--- Testo dell'esercizio ---
****************************************

Nel 1635 G. poneva mano all'esecuzione del Mosè, integrazione in porfido di una statua antica per l'omonima grotta nel giardino di Boboli, dove ancora oggi si conserva. Il completamento dell'opera, che non venne ultimata da G. a causa del suo ingresso in convento, venne affidato dal granduca a Cosimo Salvestrini, nonostante al medesimo incarico avesse aspirato anche Bartolomeo Rossi, che era andato a bottega di G. per apprendere il "segreto" della lavorazione in porfido.
L'ultima attività nota di G., estremamente rarefatta, è legata al suo ingresso nell'Ordine dei cappuccini e al suo allontanamento da Firenze: a questo periodo si riferiscono infatti due opere per il contado.
La Pietà per il convento delle Celle di Cortona è una versione in terracotta del celebre gruppo delle figure del Compianto di Giacomo Cozzarelli per l'Osservanza di Siena, ma rispetto all'originale l'opera presenta una maggiore modernità e un modellato più morbido. Secondo la tradizione, G., cui è ascritta la scultura, sarebbe stato un frate di questo convento.

****************************************

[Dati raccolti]
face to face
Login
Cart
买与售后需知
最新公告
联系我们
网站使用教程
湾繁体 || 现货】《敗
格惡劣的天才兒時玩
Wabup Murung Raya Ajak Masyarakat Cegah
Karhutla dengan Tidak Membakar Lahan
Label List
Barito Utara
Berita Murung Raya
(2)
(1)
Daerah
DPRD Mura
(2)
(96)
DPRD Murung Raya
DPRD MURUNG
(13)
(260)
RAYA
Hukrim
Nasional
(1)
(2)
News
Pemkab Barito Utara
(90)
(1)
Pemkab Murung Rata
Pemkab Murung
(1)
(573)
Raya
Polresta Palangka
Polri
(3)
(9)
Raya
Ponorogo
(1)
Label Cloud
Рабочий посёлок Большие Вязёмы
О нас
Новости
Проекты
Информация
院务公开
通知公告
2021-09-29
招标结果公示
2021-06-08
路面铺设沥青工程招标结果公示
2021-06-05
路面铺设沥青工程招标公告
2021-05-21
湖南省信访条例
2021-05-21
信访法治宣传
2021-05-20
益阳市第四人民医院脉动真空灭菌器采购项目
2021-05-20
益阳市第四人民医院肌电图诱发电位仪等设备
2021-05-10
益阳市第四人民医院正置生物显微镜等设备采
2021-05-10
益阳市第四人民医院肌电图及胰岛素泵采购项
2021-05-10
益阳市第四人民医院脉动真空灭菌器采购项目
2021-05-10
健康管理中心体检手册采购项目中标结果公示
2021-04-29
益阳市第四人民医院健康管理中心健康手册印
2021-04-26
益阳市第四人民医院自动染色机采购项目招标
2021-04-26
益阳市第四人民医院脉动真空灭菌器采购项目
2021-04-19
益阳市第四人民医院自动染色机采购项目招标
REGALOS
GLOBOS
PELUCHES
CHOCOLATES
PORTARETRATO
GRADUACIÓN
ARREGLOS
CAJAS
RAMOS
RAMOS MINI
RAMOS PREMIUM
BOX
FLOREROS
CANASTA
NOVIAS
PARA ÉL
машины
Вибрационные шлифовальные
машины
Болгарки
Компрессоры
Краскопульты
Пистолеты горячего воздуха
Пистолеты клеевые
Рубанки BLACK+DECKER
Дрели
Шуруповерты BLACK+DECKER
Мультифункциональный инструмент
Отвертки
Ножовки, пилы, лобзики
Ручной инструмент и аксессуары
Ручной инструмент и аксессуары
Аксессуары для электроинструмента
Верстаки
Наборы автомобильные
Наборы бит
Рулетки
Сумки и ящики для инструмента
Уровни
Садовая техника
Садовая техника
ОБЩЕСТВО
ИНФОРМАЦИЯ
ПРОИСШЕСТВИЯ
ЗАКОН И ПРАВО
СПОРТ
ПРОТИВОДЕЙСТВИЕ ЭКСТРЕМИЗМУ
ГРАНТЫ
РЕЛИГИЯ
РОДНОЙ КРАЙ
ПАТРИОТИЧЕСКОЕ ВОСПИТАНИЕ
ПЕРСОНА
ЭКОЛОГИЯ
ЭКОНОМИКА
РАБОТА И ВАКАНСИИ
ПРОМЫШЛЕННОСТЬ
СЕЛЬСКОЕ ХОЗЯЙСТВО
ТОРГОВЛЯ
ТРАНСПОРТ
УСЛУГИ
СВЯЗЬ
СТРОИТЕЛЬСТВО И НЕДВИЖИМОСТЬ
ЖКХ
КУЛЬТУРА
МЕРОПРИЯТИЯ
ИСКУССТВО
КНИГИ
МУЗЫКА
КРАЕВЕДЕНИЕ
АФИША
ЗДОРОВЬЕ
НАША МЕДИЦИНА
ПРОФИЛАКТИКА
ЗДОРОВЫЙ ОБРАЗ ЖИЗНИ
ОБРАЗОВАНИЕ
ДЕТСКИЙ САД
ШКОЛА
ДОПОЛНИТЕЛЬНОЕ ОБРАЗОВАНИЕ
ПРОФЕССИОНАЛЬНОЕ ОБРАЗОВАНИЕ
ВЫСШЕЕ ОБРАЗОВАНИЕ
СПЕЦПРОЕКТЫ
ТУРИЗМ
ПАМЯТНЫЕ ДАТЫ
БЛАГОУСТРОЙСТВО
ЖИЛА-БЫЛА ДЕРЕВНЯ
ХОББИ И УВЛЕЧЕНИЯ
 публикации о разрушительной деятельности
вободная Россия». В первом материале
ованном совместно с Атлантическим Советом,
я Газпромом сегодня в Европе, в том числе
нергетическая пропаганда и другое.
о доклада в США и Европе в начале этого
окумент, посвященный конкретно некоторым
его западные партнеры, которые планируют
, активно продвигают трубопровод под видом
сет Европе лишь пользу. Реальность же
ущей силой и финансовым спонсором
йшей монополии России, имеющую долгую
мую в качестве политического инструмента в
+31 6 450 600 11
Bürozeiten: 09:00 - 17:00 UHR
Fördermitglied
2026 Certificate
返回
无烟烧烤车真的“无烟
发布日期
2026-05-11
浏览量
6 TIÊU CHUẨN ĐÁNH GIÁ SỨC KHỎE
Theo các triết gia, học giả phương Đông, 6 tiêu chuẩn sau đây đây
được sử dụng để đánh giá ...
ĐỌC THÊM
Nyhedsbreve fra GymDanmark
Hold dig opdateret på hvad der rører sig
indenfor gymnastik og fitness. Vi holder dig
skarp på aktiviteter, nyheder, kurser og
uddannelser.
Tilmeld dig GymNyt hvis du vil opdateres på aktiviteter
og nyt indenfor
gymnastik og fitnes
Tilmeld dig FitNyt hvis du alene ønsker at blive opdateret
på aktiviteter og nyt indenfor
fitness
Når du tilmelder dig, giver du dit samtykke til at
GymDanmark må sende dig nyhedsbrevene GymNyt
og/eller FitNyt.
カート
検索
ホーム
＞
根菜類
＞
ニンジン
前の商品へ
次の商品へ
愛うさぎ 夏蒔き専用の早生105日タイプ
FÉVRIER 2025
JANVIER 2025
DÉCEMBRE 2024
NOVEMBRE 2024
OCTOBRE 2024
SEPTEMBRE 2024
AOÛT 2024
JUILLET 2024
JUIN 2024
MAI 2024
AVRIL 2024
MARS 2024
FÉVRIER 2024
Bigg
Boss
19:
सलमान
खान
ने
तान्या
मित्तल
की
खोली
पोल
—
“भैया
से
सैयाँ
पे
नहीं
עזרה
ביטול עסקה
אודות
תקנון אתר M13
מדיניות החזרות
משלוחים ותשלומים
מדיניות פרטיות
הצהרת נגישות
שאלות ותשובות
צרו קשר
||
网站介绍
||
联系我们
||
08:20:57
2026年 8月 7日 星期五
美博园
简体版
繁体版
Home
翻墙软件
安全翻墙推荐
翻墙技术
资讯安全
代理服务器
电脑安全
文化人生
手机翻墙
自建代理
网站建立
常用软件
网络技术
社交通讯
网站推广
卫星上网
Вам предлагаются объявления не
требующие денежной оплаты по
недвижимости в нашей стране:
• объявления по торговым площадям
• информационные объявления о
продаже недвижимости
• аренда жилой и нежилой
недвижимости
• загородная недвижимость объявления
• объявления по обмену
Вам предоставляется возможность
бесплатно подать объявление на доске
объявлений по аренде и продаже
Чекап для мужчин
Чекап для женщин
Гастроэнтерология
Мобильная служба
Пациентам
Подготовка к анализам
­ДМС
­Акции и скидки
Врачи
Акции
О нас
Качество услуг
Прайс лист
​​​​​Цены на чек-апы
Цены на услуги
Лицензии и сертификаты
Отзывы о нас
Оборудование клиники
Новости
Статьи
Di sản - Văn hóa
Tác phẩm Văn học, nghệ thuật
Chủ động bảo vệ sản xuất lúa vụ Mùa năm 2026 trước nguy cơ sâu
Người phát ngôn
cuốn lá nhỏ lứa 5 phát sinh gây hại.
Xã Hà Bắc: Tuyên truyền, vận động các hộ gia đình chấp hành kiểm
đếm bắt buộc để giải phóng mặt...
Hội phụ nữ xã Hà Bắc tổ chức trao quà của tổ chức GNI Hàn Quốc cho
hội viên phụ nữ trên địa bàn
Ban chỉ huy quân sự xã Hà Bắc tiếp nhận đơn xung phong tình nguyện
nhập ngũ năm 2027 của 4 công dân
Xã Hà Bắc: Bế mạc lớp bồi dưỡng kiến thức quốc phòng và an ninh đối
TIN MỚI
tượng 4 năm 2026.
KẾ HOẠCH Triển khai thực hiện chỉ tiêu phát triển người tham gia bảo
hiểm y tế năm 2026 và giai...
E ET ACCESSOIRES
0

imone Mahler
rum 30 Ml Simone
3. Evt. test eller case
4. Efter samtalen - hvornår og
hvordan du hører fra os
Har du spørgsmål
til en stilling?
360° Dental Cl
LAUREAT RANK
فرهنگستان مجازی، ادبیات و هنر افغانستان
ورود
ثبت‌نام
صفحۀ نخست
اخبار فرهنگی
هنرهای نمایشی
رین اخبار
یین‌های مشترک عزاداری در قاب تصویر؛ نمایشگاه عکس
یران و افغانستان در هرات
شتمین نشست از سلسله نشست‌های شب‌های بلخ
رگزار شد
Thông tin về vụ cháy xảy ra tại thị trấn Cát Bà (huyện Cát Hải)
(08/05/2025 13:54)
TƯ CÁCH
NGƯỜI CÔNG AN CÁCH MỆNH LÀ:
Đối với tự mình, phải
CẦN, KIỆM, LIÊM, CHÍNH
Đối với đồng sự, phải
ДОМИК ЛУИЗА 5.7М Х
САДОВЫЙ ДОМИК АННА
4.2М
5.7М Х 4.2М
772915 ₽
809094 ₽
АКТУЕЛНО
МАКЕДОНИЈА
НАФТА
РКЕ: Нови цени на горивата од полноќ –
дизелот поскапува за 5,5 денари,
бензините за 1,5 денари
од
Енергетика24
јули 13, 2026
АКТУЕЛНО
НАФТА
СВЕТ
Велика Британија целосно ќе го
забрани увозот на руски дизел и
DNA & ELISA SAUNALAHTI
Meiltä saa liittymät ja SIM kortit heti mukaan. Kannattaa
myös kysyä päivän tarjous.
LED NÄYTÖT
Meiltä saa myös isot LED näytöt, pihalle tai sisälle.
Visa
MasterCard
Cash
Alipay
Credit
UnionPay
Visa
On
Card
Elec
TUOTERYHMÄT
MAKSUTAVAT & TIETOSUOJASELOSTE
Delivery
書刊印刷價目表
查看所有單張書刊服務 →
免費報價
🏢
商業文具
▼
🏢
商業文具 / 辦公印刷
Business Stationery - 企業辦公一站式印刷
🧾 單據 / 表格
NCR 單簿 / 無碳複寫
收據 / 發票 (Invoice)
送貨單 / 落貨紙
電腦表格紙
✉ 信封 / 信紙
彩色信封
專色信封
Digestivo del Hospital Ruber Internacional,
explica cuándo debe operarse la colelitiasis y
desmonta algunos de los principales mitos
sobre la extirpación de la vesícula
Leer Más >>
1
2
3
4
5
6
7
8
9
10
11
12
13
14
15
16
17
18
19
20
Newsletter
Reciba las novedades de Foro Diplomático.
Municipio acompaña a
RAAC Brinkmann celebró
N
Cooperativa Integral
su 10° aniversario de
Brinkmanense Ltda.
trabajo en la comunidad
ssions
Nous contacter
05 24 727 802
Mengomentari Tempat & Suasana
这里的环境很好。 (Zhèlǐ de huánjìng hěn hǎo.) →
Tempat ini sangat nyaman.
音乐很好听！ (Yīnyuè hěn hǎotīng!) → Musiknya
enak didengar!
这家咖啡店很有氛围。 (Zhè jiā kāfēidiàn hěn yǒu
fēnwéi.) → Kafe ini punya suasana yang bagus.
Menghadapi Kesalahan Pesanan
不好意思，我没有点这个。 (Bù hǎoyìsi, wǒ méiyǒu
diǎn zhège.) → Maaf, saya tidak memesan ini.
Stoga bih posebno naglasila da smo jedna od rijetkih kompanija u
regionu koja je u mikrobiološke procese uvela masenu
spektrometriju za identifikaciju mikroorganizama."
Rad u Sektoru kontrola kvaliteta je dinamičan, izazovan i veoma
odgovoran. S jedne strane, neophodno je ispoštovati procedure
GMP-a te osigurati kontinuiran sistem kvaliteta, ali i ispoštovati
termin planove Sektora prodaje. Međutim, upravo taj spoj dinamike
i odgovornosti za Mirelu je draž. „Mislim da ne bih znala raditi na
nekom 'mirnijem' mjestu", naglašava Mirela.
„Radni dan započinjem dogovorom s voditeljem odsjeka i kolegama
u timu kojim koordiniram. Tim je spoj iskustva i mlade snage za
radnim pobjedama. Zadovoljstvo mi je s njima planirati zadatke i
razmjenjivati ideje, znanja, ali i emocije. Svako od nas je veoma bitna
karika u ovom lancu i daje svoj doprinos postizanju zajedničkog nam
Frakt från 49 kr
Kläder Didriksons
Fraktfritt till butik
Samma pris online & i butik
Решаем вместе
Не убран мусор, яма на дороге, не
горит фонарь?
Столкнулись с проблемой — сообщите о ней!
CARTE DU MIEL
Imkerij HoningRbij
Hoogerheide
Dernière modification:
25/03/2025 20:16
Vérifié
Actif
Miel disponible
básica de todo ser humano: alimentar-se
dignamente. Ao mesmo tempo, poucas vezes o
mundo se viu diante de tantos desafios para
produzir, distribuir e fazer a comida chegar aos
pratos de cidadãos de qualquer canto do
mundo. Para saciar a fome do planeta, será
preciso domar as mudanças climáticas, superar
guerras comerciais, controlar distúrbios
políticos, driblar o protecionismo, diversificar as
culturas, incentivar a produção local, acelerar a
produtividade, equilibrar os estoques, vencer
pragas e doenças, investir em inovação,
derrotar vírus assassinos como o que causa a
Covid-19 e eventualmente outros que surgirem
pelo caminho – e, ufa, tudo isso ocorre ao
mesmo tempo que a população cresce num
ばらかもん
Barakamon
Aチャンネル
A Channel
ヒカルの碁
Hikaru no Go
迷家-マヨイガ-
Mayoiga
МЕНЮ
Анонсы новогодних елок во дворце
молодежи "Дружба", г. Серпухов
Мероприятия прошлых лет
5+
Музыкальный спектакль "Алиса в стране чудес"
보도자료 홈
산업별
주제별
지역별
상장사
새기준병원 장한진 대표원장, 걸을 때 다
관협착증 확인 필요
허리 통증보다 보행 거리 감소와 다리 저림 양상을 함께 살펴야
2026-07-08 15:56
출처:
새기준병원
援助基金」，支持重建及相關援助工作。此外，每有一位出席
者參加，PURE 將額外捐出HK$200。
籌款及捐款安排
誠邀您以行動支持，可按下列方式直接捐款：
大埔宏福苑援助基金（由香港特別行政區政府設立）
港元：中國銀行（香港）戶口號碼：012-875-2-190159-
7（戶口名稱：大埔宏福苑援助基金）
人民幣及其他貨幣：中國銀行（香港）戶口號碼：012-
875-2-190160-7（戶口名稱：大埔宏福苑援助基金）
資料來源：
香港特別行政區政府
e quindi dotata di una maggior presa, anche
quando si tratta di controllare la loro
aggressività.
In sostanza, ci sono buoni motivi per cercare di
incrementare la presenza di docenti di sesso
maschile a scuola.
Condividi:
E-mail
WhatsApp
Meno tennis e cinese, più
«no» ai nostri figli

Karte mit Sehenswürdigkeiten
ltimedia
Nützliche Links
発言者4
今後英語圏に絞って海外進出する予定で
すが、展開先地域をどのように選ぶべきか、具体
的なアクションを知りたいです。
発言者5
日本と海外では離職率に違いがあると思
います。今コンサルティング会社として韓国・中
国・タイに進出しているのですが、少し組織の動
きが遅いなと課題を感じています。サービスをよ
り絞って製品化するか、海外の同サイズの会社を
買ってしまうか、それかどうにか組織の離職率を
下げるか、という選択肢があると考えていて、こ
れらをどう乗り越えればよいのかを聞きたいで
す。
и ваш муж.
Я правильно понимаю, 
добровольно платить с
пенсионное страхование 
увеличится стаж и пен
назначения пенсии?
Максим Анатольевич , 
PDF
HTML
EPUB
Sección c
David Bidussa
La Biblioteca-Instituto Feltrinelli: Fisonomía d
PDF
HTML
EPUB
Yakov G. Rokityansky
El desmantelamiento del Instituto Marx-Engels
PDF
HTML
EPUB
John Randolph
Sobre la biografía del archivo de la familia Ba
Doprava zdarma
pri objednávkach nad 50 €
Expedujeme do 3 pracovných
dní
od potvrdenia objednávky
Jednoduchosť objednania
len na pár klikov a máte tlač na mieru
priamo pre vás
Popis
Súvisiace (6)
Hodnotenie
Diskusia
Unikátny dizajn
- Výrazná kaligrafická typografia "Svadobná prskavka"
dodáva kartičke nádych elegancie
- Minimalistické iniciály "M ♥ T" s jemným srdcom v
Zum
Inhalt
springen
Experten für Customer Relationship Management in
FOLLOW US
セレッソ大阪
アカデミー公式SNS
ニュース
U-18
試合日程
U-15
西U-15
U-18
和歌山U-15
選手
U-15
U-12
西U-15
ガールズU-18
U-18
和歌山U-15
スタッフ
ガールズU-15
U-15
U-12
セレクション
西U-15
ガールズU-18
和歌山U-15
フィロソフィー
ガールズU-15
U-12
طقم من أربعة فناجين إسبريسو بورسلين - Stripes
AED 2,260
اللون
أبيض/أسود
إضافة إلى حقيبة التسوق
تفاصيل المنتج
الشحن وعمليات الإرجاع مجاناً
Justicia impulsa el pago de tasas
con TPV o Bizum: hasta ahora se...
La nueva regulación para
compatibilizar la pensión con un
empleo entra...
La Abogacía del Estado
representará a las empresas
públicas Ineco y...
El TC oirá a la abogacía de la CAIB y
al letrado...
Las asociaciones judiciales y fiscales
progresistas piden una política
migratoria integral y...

****************************************

--- Compiti ed esercizi ---
• a. Nel testo sulle ultime opere di G., a chi affidò il granduca il completamento del Mosè?
• b. Riscrivi in forma più breve il paragrafo del testo sulle ultime opere di G. che comincia con "La Pietà per il convento delle Celle di Cortona", mantenendone i fatti principali.

--- Risposte per punto ---
• a. A Cosimo Salvestrini.

• b. La Pietà per il convento delle Celle di Cortona, attribuita a G., riprende in terracotta il Compianto di Giacomo Cozzarelli per l'Osservanza di Siena, ma con maggiore modernità e un modellato più morbido. Secondo la tradizione, G. sarebbe stato frate in quel convento.